REQUIRED ACTION:
From the listing below, return each line that includes "else".

[INFORMATION SHOWN Boundary: Start]

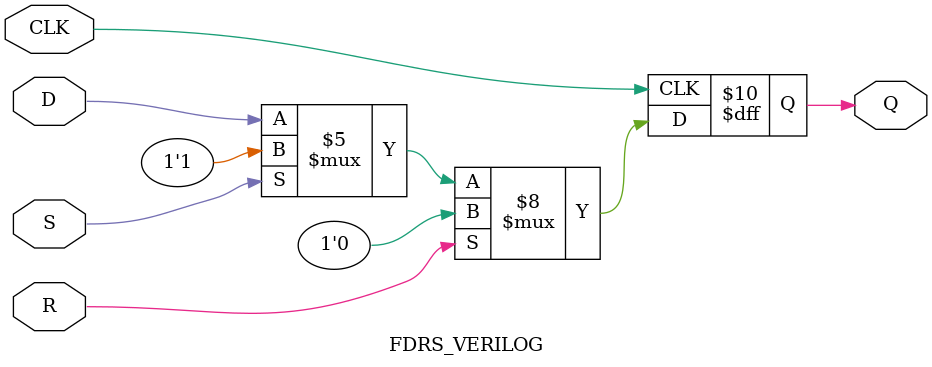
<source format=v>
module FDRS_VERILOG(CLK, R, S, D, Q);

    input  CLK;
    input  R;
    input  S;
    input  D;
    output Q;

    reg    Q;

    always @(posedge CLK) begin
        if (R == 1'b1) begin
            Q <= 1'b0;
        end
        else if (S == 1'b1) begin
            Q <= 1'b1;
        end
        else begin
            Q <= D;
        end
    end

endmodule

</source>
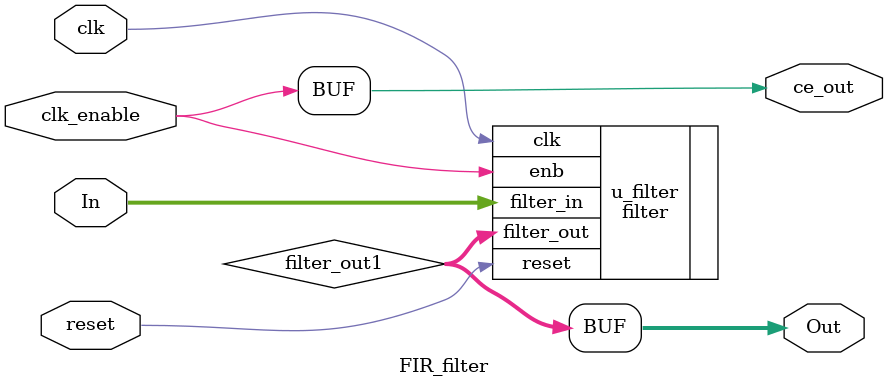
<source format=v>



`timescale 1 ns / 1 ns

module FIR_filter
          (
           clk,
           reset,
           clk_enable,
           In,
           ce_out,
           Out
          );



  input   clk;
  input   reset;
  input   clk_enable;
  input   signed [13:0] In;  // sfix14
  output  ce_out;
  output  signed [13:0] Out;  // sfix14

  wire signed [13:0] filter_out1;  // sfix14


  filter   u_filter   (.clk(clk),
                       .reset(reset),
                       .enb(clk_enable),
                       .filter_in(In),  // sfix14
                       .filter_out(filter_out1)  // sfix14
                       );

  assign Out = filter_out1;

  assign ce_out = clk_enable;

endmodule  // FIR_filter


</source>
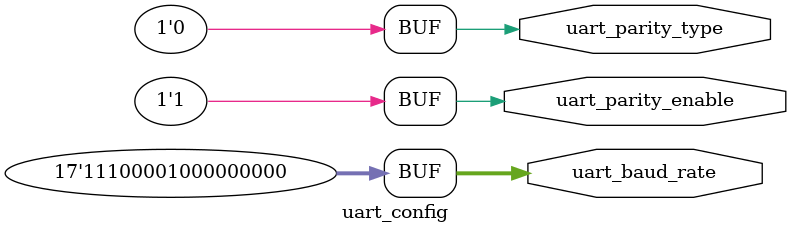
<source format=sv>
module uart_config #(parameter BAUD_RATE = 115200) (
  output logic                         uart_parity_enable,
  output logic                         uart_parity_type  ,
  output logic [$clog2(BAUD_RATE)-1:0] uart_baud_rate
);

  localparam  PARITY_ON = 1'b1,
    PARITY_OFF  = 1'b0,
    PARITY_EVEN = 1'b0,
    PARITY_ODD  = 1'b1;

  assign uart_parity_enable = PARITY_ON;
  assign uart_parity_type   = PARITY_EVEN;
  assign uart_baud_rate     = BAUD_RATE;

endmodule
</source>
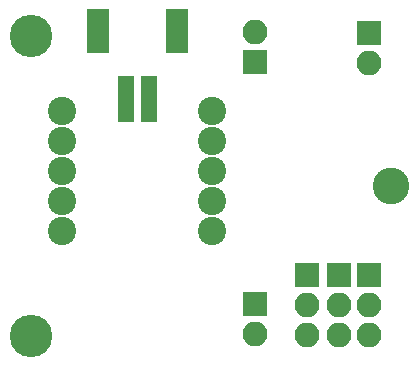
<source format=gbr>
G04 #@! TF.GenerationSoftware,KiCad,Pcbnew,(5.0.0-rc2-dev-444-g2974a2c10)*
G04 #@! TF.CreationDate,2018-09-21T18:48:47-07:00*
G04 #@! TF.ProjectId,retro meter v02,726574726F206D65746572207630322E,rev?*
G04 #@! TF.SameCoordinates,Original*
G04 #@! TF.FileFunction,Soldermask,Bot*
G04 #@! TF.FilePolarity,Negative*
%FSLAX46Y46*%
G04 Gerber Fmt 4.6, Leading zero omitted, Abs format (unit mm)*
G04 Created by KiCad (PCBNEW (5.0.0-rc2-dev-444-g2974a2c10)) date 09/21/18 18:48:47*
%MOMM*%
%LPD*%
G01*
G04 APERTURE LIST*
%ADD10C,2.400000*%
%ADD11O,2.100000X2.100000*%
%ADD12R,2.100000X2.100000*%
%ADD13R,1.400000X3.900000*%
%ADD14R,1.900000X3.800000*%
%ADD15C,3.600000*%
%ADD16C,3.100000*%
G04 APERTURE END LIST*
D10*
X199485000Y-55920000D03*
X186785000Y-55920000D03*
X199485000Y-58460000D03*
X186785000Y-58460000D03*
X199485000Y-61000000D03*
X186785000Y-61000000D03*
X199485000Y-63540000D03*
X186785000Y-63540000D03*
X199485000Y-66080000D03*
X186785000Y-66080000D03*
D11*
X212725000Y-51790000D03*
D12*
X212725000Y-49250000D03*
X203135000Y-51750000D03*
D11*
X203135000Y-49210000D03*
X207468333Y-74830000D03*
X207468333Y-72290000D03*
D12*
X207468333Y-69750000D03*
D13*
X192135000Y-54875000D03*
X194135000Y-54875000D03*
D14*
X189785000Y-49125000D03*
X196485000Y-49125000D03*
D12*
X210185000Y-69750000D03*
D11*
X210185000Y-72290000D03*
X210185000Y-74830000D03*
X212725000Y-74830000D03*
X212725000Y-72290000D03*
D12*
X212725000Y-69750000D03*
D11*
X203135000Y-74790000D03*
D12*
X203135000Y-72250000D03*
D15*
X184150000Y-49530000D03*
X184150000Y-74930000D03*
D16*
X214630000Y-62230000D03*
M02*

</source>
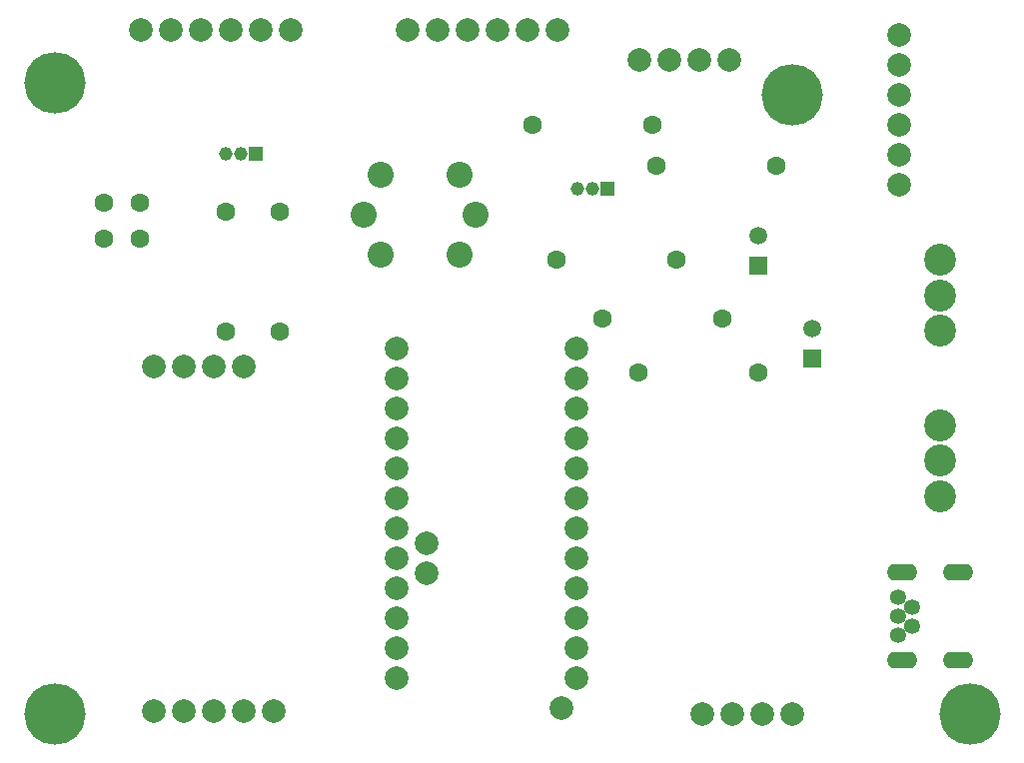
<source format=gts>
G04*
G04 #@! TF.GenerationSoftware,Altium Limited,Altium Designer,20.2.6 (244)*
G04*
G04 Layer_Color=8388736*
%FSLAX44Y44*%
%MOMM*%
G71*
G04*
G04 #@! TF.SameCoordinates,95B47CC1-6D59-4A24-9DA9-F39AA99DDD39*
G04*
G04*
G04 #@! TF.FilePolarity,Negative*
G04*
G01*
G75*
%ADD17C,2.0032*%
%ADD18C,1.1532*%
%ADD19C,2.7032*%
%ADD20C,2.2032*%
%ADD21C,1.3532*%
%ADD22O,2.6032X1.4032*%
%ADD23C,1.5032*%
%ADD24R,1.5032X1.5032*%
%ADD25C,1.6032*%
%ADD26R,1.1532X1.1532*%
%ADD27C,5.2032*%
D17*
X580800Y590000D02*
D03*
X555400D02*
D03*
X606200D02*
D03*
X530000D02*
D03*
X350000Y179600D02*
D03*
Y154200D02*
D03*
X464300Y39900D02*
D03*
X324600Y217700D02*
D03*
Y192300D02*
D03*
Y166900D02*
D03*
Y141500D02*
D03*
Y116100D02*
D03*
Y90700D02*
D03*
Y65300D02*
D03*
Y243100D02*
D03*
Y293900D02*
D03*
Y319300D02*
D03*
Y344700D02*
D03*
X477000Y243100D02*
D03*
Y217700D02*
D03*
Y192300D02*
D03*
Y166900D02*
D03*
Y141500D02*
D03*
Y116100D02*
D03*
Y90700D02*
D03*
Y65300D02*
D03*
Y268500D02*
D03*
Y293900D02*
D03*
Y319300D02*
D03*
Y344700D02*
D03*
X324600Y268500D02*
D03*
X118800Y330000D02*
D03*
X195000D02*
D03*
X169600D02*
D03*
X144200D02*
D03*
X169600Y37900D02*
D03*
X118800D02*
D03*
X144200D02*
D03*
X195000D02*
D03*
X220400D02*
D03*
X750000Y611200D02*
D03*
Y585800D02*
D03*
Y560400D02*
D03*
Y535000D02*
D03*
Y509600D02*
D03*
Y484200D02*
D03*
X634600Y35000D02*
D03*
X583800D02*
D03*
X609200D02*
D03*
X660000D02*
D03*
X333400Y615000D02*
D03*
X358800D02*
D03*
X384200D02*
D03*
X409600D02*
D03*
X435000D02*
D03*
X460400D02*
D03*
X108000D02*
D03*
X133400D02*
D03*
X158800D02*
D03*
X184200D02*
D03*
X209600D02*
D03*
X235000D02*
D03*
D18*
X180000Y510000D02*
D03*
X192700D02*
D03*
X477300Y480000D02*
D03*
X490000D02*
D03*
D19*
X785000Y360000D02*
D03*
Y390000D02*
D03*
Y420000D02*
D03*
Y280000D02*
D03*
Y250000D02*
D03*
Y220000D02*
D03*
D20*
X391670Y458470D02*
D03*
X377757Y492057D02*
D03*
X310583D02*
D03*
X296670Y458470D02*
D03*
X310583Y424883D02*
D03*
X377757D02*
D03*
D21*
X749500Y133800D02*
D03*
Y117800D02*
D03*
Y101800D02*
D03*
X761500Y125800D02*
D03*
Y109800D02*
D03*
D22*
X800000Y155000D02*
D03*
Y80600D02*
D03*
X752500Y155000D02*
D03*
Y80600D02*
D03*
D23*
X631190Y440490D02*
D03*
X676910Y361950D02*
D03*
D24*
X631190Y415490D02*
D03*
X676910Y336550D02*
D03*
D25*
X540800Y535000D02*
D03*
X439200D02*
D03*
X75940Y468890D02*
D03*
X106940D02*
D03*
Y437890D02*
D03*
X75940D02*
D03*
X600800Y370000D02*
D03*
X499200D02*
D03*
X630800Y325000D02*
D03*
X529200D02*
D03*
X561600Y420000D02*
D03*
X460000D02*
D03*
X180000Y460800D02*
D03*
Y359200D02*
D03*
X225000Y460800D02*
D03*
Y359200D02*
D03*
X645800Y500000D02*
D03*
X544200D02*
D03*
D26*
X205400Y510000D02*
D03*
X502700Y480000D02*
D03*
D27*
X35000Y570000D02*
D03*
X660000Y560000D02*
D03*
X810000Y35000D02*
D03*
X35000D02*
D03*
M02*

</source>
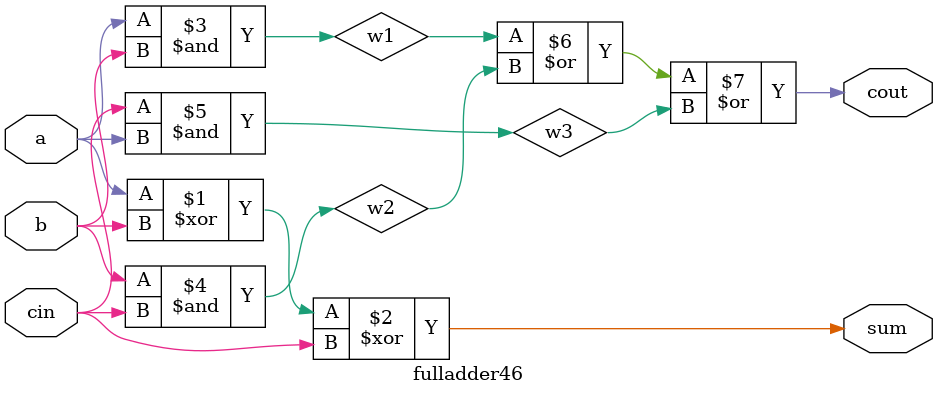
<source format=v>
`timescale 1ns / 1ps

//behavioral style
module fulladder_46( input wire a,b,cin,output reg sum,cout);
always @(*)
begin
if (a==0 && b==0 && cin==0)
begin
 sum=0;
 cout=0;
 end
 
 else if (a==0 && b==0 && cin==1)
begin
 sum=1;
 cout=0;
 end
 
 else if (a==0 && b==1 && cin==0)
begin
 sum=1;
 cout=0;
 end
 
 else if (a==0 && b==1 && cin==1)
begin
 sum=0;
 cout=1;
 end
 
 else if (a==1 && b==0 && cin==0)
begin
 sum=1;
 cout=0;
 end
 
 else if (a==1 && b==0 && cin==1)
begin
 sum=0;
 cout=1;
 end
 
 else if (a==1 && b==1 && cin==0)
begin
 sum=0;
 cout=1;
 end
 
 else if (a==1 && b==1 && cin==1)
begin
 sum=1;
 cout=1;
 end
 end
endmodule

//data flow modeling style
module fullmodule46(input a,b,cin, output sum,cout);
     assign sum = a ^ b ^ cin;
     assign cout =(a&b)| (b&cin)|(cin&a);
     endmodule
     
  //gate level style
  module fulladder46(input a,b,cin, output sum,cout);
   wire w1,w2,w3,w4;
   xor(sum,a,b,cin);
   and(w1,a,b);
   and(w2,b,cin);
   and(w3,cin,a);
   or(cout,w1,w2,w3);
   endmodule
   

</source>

[INFORMATION SHOWN Boundary: End]

REPLY:
        else if (S == 1'b1) begin
        else begin
 else if (a==0 && b==0 && cin==1)
 else if (a==0 && b==1 && cin==0)
 else if (a==0 && b==1 && cin==1)
 else if (a==1 && b==0 && cin==0)
 else if (a==1 && b==0 && cin==1)
 else if (a==1 && b==1 && cin==0)
 else if (a==1 && b==1 && cin==1)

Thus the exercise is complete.